*Excerpt*.
Once the console is out, or moved back far enough to give you room, guess what, you still don't have enough room because of the shifter. Oh well, force the dash back and hope nothing breaks.

The article says that if you don't have enough play in the wiring next to the passenger kick panel, you can unplug the connectors and get room, but it's unneccessary because there is a ton of wiring in there that is just tucked away. Untuck it and don't unplug anything. It will be enough.
When the dash is out far enough, there will be a white corregated tube that must be unplugged/unclipped from the heater/ac unit before the dash will come out as far as it can. Now you are ready to work on the core.
The two strap bolts, and the lower bolt next to the tranny tunnel carpet are easy to find and remove. They are all 3 11mm bolts. Also, in the engine bay, there are two giant flat 7/16 in. nuts that have to come out for the core to move an inch. They are on the firewall about 10 inches or so apart right under the heater core and AC line hook ups. (These had me pissed for around 10 minutes because I didn't realize they were there.)
There are 5 bolts that hold the core cover on. 4 at the corners, and 1 more in the middle of the top towards the driver's side. All 5 bolts are 8mm. At first, it is difficult to see exactly what the core box is, and how it is different from everything else since the piece you take off the firewall is huge and contains all the heat and AC stuff. Please realize that you are not simply removing a box that is the size of the heater core from the firewall. The core box is just a small piece on top of the bigger unit.
After the top comes off, the core is exposed and can be taken out. IT IS A GOOD IDEA TO PLUG THE TUBES BEFORE YOU LIFT IT OUT! I didn't have coolant in my floor until I took the core out Sad
I'm at 3 hours on the job at this point.
Then the next bit of the article just kills me. The article says "reassembly is the reverse of removal, and then you're done!". HA! I don't think so.
Putting the dash back in place was the single worst part of the job. Especially doing it by yourself. It won't line up for crap, and you have to try and try to get it to fall into place, all the while not knowing what is behind there and catching on God knows what. When it finally sits where it supposed to, you have to put in the top 3 bolts at the speaker grills and center FIRST. Putting the bottom bolts in first, pulls the dash back out, and you get to wrestle it again. SUCK! Oh yeah, and I hope you remembered to plug that white corregated tubing in before you put the dash back up. Big Grin
Actually, after that part, it's not so bad. The steering column bolts kinda sucked because 3 of them have extra pieces that need to be put on the bolts before the nuts go on. I had some rewiring to do on my Boost gauge and radio. And I had to make some brackets to make some squeaky bits fit better so I did that stuff while I was in there, but all in all, I was in and out in 6 hours counting the extra work. I'd say the core would have been a 5 hour job for me, and I'm no stranger to tools. However, there is no AC stuff in my car, so it made the job easier. So, I have heat again, and the steam is gone.

*Work request 1*.
Count the lines in the rows that contain the string "privacidad". Reply with the number alone.

*Entries provided*.
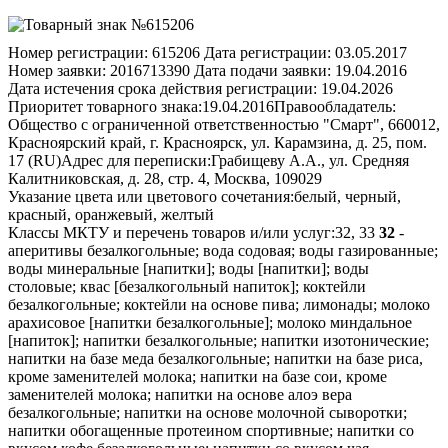
Номер регистрации:
615206
Дата регистрации:
03.05.2017
Номер заявки:
2016713390
Дата подачи заявки:
19.04.2016
Дата истечения срока действия регистрации:
19.04.2026
Приоритет товарного знака:
19.04.2016
Правообладатель:
Общество с ограниченной ответственностью "Смарт", 660012,
Красноярский край, г. Красноярск, ул. Карамзина, д. 25, пом.
17 (RU)
Адрес для переписки:
Грабищеву А.А., ул. Средняя
Калитниковская, д. 28, стр. 4, Москва, 109029
Указание цвета или цветового сочетания:
белый, черный,
красный, оранжевый, желтый
Классы МКТУ и перечень товаров и/или услуг:
32, 33
32
-
аперитивы безалкогольные; вода содовая; воды газированные;
воды минеральные [напитки]; воды [напитки]; воды
столовые; квас [безалкогольный напиток]; коктейли
безалкогольные; коктейли на основе пива; лимонады; молоко
арахисовое [напитки безалкогольные]; молоко миндальное
[напиток]; напитки безалкогольные; напитки изотонические;
напитки на базе меда безалкогольные; напитки на базе риса,
кроме заменителей молока; напитки на базе сои, кроме
заменителей молока; напитки на основе алоэ вера
безалкогольные; напитки на основе молочной сыворотки;
напитки обогащенные протеином спортивные; напитки со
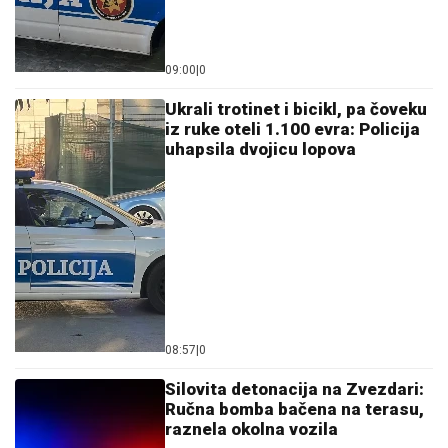
SRBIN UHAPŠEN U CRNOJ GORI
Jurcao auto-putem
više od 170 kilometara na sat
"NIJE POZNATO DA SAM OVDE
ODRASTAO I IŠAO U ŠKOLU"
Bogdan
Bogdanović posetio mesto za koje ga
vezuju najlepše uspomene, NIJE U
SRBIJI: "Babe su mi ovde, još su žive"
Pevačica (36) završila DOKTORSKE
STUDIJE i najobrazovanija je na
estradi, a sad sa mužem i sinom otišla
na selo: Beru maline, pokazala kako
uživaju
by Aklamator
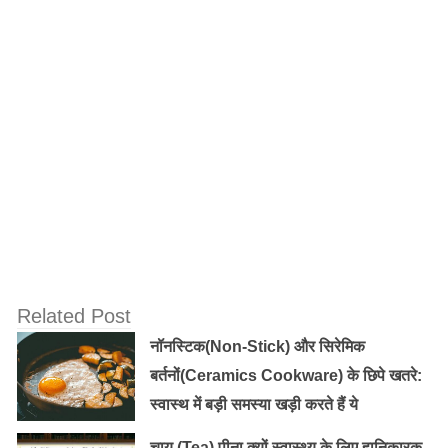
शहद में विटामिन बी6, फोलिक एसिड, विटामिन सी, आयरन,
कैल्शियम, सोडियम, जिंक, पोटाशियम, फास्फोरस और मिनरल्स होते
हैं जोकि मेटाबॉलिज्म को दुरुस्त रखते हैं।
Related Post
नॉनस्टिक(Non-Stick) और सिरेमिक
बर्तनों(Ceramics Cookware) के छिपे खतरे:
स्वास्थ में बड़ी समस्या खड़ी करते हैं ये
चाय (Tea) पीना क्यों स्वास्थ्य के लिए हानिकारक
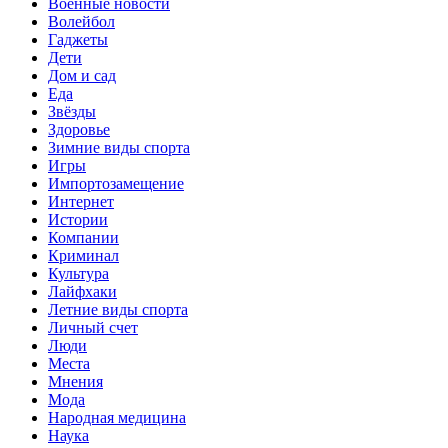
Военные новости
Волейбол
Гаджеты
Дети
Дом и сад
Еда
Звёзды
Здоровье
Зимние виды спорта
Игры
Импортозамещение
Интернет
Истории
Компании
Криминал
Культура
Лайфхаки
Летние виды спорта
Личный счет
Люди
Места
Мнения
Мода
Народная медицина
Наука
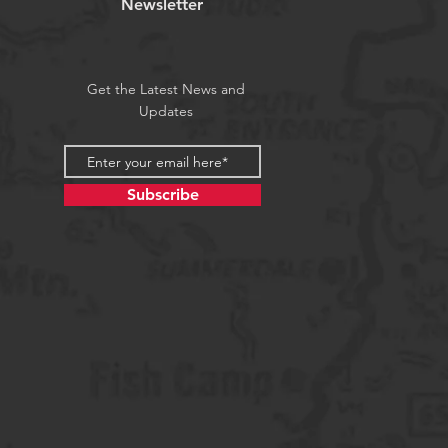
Newsletter
Get the Latest News and
Updates
Subscribe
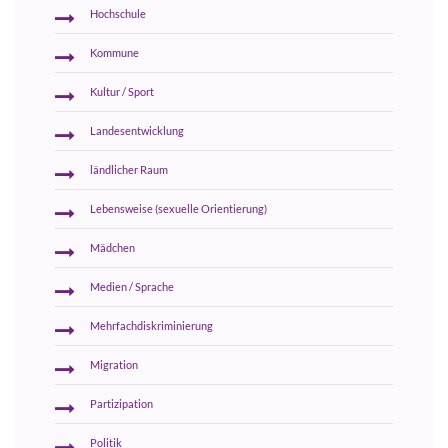
Hochschule
Kommune
Kultur / Sport
Landesentwicklung
ländlicher Raum
Lebensweise (sexuelle Orientierung)
Mädchen
Medien / Sprache
Mehrfachdiskriminierung
Migration
Partizipation
Politik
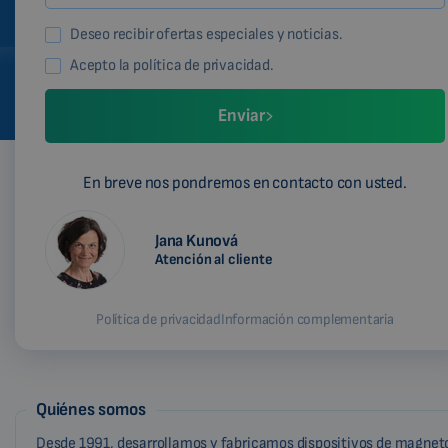
Deseo recibir ofertas especiales y noticias.
Acepto la política de privacidad.
Enviar
En breve nos pondremos en contacto con usted.
Jana Kunová
Atención al cliente
Política de privacidad
Información complementaria
Quiénes somos
Desde 1991, desarrollamos y fabricamos dispositivos de magneto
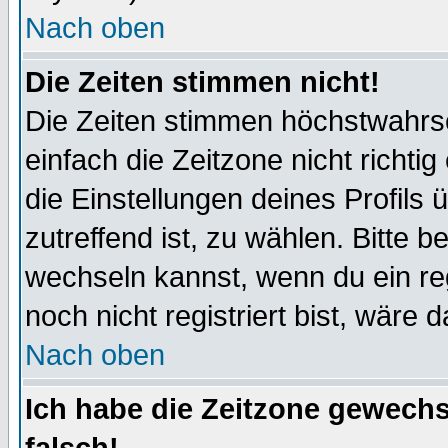
Nach oben
Die Zeiten stimmen nicht!
Die Zeiten stimmen höchstwahrsc
einfach die Zeitzone nicht richtig 
die Einstellungen deines Profils 
zutreffend ist, zu wählen. Bitte 
wechseln kannst, wenn du ein regis
noch nicht registriert bist, wäre 
Nach oben
Ich habe die Zeitzone gewechs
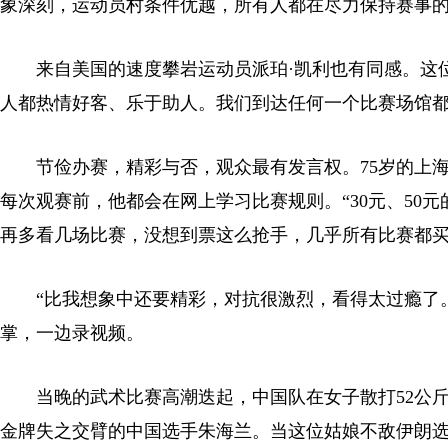
象深刻，运动员村条件优越，所有人都在尽力保持赛事
来自美国的速度攀岩运动员派珀·凯利也有同感。这位
人都热情好客、乐于助人。我们到达任何一个比赛场馆都
节俭办赛，精彩与否，观众最有发言权。75岁的上海
每次观赛前，他都会在网上学习比赛规则。“30元、50
再多看几场比赛，没想到票这么抢手，几乎所有比赛都买
“比我想象中还要精彩，对抗很激烈，看得太过瘾了。”
掌，一边录视频。
当晚的武术比赛高潮迭起，中国队在女子散打52公斤级
金牌失之交臂的中国选手朱海兰。当这位姑娘不敌伊朗选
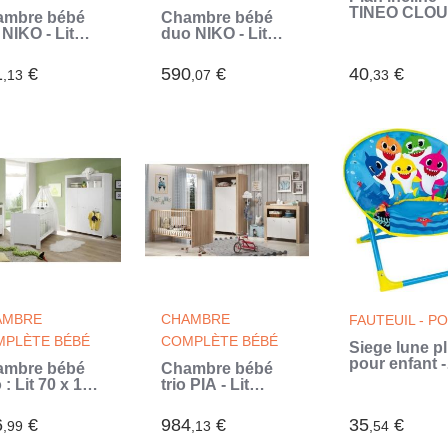
TINEO CLOU
ambre bébé
Chambre bébé
Pour lit 60x1
 NIKO - Lit
duo NIKO - Lit
cm - Inclinai
140 cm +
70x140 cm +
10° (Blanc)
mmode a
Commode a
1
€
590
€
40
€
,13
,07
,33
ger 2 portes +
langer 2 portes -
oire 2 portes
Décor chene
écor chene
naturel -
urel -
TRENDTEAM
ENDTEAM
(Beige)
ige)
AMBRE
CHAMBRE
FAUTEUIL - P
PLÈTE BÉBÉ
COMPLÈTE BÉBÉ
Siege lune pl
pour enfant -
ambre bébé
Chambre bébé
FUN HOUSE 
 : Lit 70 x 140
trio PIA - Lit
BABY SHARK
 + Commode
70x140 cm +
Bleu - H.47x
anger +
Commode a
6
€
984
€
35
€
,99
,13
L.54x P.45 c
,54
oire OLIVIA -
langer 2 portes +
(Bleu)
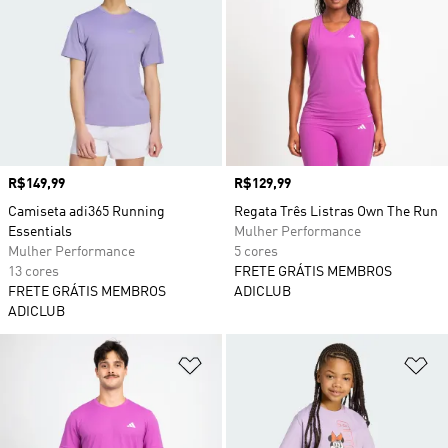
Preço
R$149,99
Preço
R$129,99
Camiseta adi365 Running
Regata Três Listras Own The Run
Essentials
Mulher Performance
Mulher Performance
5 cores
13 cores
FRETE GRÁTIS MEMBROS
FRETE GRÁTIS MEMBROS
ADICLUB
ADICLUB
Adicionar à Lista de Desejos
Ad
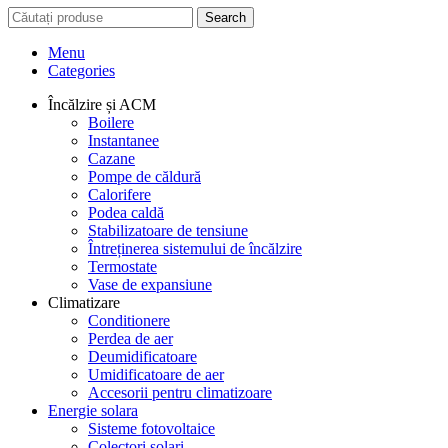
Search
Menu
Categories
Încălzire și ACM
Boilere
Instantanee
Cazane
Pompe de căldură
Calorifere
Podea caldă
Stabilizatoare de tensiune
Întreținerea sistemului de încălzire
Termostate
Vase de expansiune
Climatizare
Conditionere
Perdea de aer
Deumidificatoare
Umidificatoare de aer
Accesorii pentru climatizoare
Energie solara
Sisteme fotovoltaice
Colectori solari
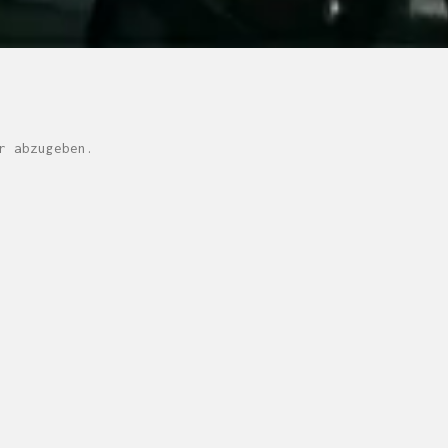
r abzugeben.
M H Y N
Manuel Hernandez y Nothdurft (Dipl. Des.)
Multidisziplinäre Designlösungen.
Person
|
Kontakt
|
Fotoblog
mhyn@mhyn.de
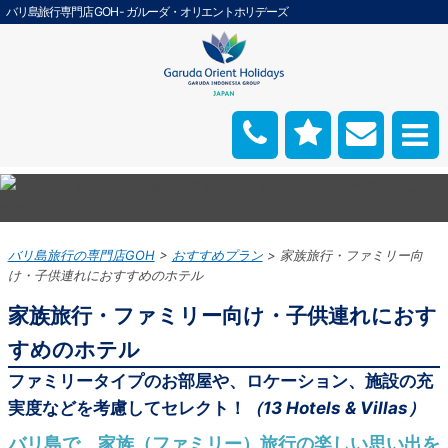
バリ島旅行専門店 GOH - ガルーダ・オリエントホリデーズ
バリ島旅行の専門店GOH
おすすめプラン
家族旅行・ファミリー向
け・子供連れにおすすめのホテル
家族旅行・ファミリー向け・子供連れにおす
すめのホテル
ファミリータイプのお部屋や、ロケーション、施設の充
実度などを考慮してセレクト！
（13 Hotels & Villas）
バリ島で、家族（ファミリー）旅行の楽しい思い出を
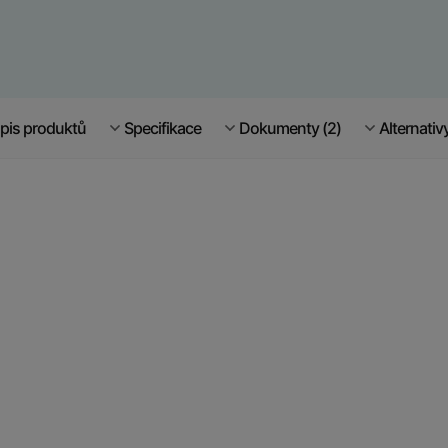
pis produktů
Specifikace
Dokumenty (2)
Alternativ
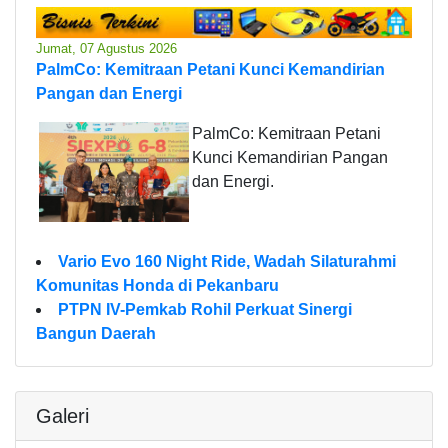
Jumat, 07 Agustus 2026
PalmCo: Kemitraan Petani Kunci Kemandirian
Pangan dan Energi
PalmCo: Kemitraan Petani
Kunci Kemandirian Pangan
dan Energi.
Vario Evo 160 Night Ride, Wadah Silaturahmi
Komunitas Honda di Pekanbaru
PTPN IV-Pemkab Rohil Perkuat Sinergi
Bangun Daerah
Galeri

*Work request 2*.
In the heater core write-up above, render this sentence in Spanish: "There are 5 bolts that hold the core cover on."

*Response area 1*.
2

*Response area 2*.
Hay 5 pernos que sujetan la tapa del núcleo.